Lesson two: Divide unclear criteria into specific judges. Instead of one judge assessing whether a response is “relevant, factual and concise,” three separate judges should be created. Each of them focuses on a specific aspect of quality. This granularity matters because a needy “overall quality” score reveals that something is wrong, but does not indicate what needs to be fixed.
The best results are achieved by combining top-down requirements, such as regulatory constraints, stakeholder priorities, with bottom-up discovery of observed failure patterns. One client built a top-down accuracy rating system, but through data analysis, he discovered that the correct answers almost always returned the top two search results. This insight became a recent, production-friendly judge that could determine accuracy without having to apply fact-based labels.
Lesson three: You need fewer examples than you think. Teams can create solid judges from just 20-30 well-selected examples. The key is to choose edge cases that reveal disagreement, rather than obvious examples where everyone agrees.
“For some teams, we can do this process in as little as three hours, so it doesn’t take that long to find a good referee,” Koppol said.
Production results: from pilot projects to seven-figure implementations
Frankle shared three metrics that Databricks uses to measure Judge Builder’s success: whether customers want to employ it again, whether they are increasing their AI spending, and whether they are progressing further on their AI journey.
For the first metric, one client created a dozen judges after an initial workshop. “This client convinced over a dozen judges after we first walked them through a rigorous process using this platform,” Frankle said. “They really went to town on the referees and now they measure everything.”
For the second metric, the business impact is clear. “Many customers attended this workshop and spent seven-figure sums on GenAI at Databricks in a way they hadn’t done before,” Frankle said.
The third metric shows Judge Builder’s strategic value. Customers who were previously hesitant to employ advanced techniques such as reinforcement learning can now implement them with confidence because they can measure whether improvement has actually occurred.
“There are clients who have done very advanced things after previously their judges were not willing to do it,” Frankle said. “They went from doing a bit of quick engineering to reinforcement learning with us. Why spend money on reinforcement learning and why waste energy on reinforcement learning if you don’t know if it actually made a difference?”

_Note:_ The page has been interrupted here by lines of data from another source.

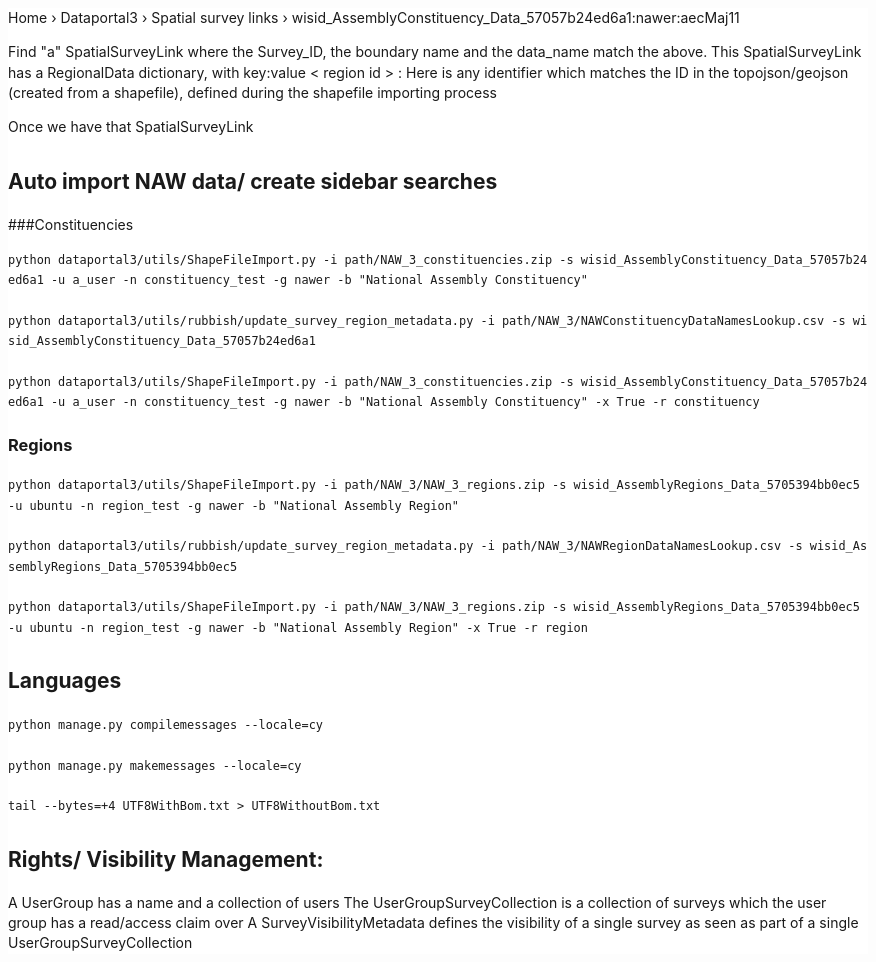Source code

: Home › Dataportal3 › Spatial survey links › wisid_AssemblyConstituency_Data_57057b24ed6a1:nawer:aecMaj11

Find "a" SpatialSurveyLink where the Survey_ID, the boundary name and the data_name match the above.
This SpatialSurveyLink has a RegionalData dictionary, with key:value < region id > : <data value for this region >
Here <region id> is any identifier which matches the ID in the topojson/geojson (created from a shapefile), defined during the shapefile importing process

Once we have that SpatialSurveyLink

## Auto import NAW data/ create sidebar searches

###Constituencies

    python dataportal3/utils/ShapeFileImport.py -i path/NAW_3_constituencies.zip -s wisid_AssemblyConstituency_Data_57057b24ed6a1 -u a_user -n constituency_test -g nawer -b "National Assembly Constituency"

    python dataportal3/utils/rubbish/update_survey_region_metadata.py -i path/NAW_3/NAWConstituencyDataNamesLookup.csv -s wisid_AssemblyConstituency_Data_57057b24ed6a1

    python dataportal3/utils/ShapeFileImport.py -i path/NAW_3_constituencies.zip -s wisid_AssemblyConstituency_Data_57057b24ed6a1 -u a_user -n constituency_test -g nawer -b "National Assembly Constituency" -x True -r constituency


### Regions

    python dataportal3/utils/ShapeFileImport.py -i path/NAW_3/NAW_3_regions.zip -s wisid_AssemblyRegions_Data_5705394bb0ec5 -u ubuntu -n region_test -g nawer -b "National Assembly Region"

    python dataportal3/utils/rubbish/update_survey_region_metadata.py -i path/NAW_3/NAWRegionDataNamesLookup.csv -s wisid_AssemblyRegions_Data_5705394bb0ec5

    python dataportal3/utils/ShapeFileImport.py -i path/NAW_3/NAW_3_regions.zip -s wisid_AssemblyRegions_Data_5705394bb0ec5 -u ubuntu -n region_test -g nawer -b "National Assembly Region" -x True -r region


## Languages
    python manage.py compilemessages --locale=cy

    python manage.py makemessages --locale=cy

    tail --bytes=+4 UTF8WithBom.txt > UTF8WithoutBom.txt

## Rights/ Visibility Management:
A UserGroup has a name and a collection of users
The UserGroupSurveyCollection is a collection of surveys which the user group has a read/access claim over
A SurveyVisibilityMetadata defines the visibility of a single survey as seen as part of a single UserGroupSurveyCollection
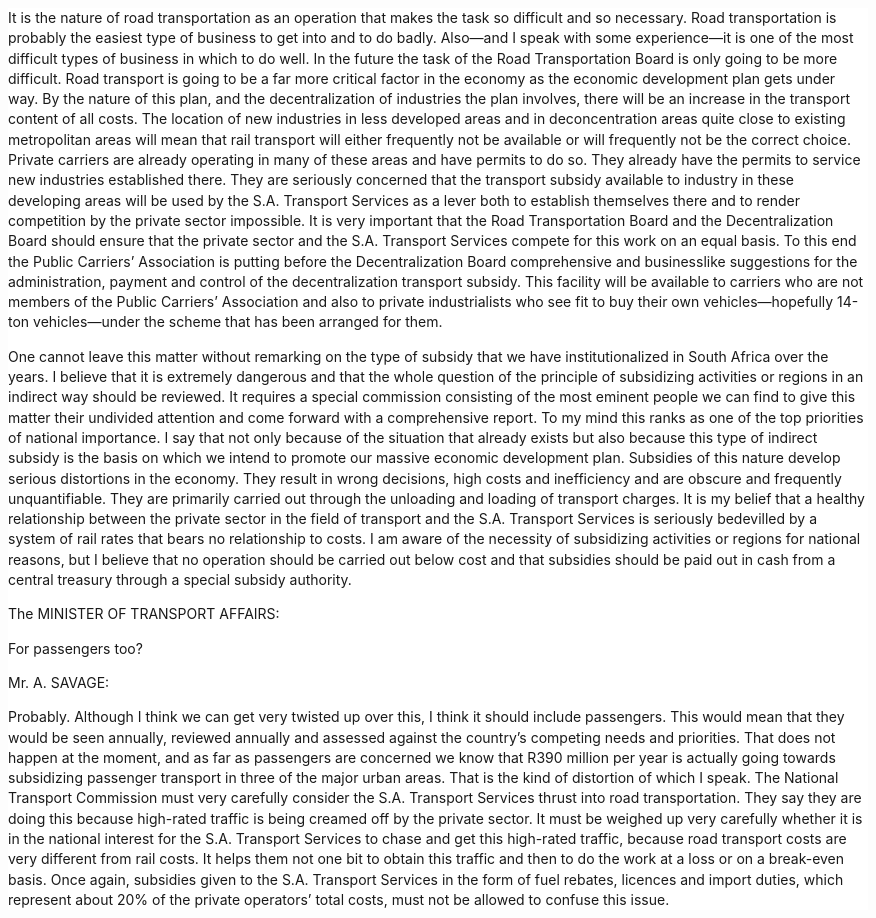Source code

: <p>It is the nature of road transportation as an operation that makes the task so difficult and so necessary. Road transportation is probably the easiest type of business to get into and to do badly. Also&#x2014;and I speak with some experience&#x2014;it is one of the most difficult types of business in which to do well. In the future the task of the Road Transportation Board is only going to be more difficult. Road transport is going to be a far more critical factor in the economy as the economic development plan gets under way. By the nature of this plan, and the decentralization of industries the plan involves, there will be an increase in the transport content of all costs. The location of new industries in less developed areas and in deconcentration areas quite close to existing metropolitan areas will mean that rail transport will either frequently not be available or will frequently not be the correct choice. Private carriers are already operating in many of these areas and have permits to do so. They already have the permits to service new industries established there. They are seriously concerned that the transport subsidy available to industry in these developing areas will be used by the S.A. Transport Services as a lever both to establish themselves there and to render competition by the private sector impossible. It is very important that the Road Transportation Board and the Decentralization Board should ensure that the private sector and the S.A. Transport Services compete for this work on an equal basis. To this end the Public Carriers&#x2019; Association is putting before the Decentralization Board comprehensive and businesslike suggestions for the administration, payment and control of the decentralization transport subsidy. This facility will be available to carriers who are not members of the Public Carriers&#x2019; Association and also to private industrialists who see fit to buy their own vehicles&#x2014;hopefully 14-ton vehicles&#x2014;under the scheme that has been arranged for them.</p>

<p>One cannot leave this matter without remarking on the type of subsidy that we have institutionalized in South Africa over the years. I believe that it is extremely dangerous and that the whole question of the principle of subsidizing activities or regions in an indirect way should be reviewed. It requires a special commission consisting of the most eminent people we can find to give this matter their undivided attention and come forward with a comprehensive report. To my mind this ranks as one of the top priorities of national importance. I say that not only because of the situation that already exists but also because this type of indirect subsidy is the basis on which we intend to promote our massive economic development plan. Subsidies <span class="col_5209-5210" refersTo="page_0939"/>of this nature develop serious distortions in the economy. They result in wrong decisions, high costs and inefficiency and are obscure and frequently unquantifiable. They are primarily carried out through the unloading and loading of transport charges. It is my belief that a healthy relationship between the private sector in the field of transport and the S.A. Transport Services is seriously bedevilled by a system of rail rates that bears no relationship to costs. I am aware of the necessity of subsidizing activities or regions for national reasons, but I believe that no operation should be carried out below cost and that subsidies should be paid out in cash from a central treasury through a special subsidy authority.</p>

</speech>

<speech by="#minister_of_transport_affairs">

<from>The <person refersTo="hansard_za">MINISTER OF TRANSPORT AFFAIRS</person>:</from>

<p>For passengers too?</p>

</speech>

<speech by="#savage">

<from>Mr. <person refersTo="hansard_za">A. SAVAGE</person>:</from>

<p>Probably. Although I think we can get very twisted up over this, I think it should include passengers. This would mean that they would be seen annually, reviewed annually and assessed against the country&#x2019;s competing needs and priorities. That does not happen at the moment, and as far as passengers are concerned we know that R390 million per year is actually going towards subsidizing passenger transport in three of the major urban areas. That is the kind of distortion of which I speak. The National Transport Commission must very carefully consider the S.A. Transport Services thrust into road transportation. They say they are doing this because high-rated traffic is being creamed off by the private sector. It must be weighed up very carefully whether it is in the national interest for the S.A. Transport Services to chase and get this high-rated traffic, because road transport costs are very different from rail costs. It helps them not one bit to obtain this traffic and then to do the work at a loss or on a break-even basis. Once again, subsidies given to the S.A. Transport Services in the form of fuel rebates, licences and import duties, which represent about 20% of the private operators&#x2019; total costs, must not be allowed to confuse this issue.</p>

What companies should do now
Teams that successfully take AI from pilot to production treat judges not as disposable artifacts, but as evolving assets that grow with their systems.
Databricks recommends three practical steps. First, focus on high-impact judges by identifying one critical regulatory requirement and one observed failure mode. These become your initial judging portfolio.
Second, create lightweight workflows with subject matter experts. A few hours of reviewing 20-30 Edge cases provides sufficient calibration for most judges. Employ aggregate annotations and inter-rater reliability checks to denoise your data.
Third, schedule regular judging assessments using production data. As the system evolves, recent failure modes will emerge. Your referee portfolio should evolve with them.
“Evaluation is a way to evaluate the model, it’s also a way to create guardrails, it’s also a way to get a metric against which you can do rapid optimization, and it’s also a way to get a metric against which you can do reinforcement learning,” Frankle said. “Once you have a judge that you know represents your human taste in an empirical form that you can ask about as often as you want, you can use it in 10,000 different ways to measure or improve your agents.”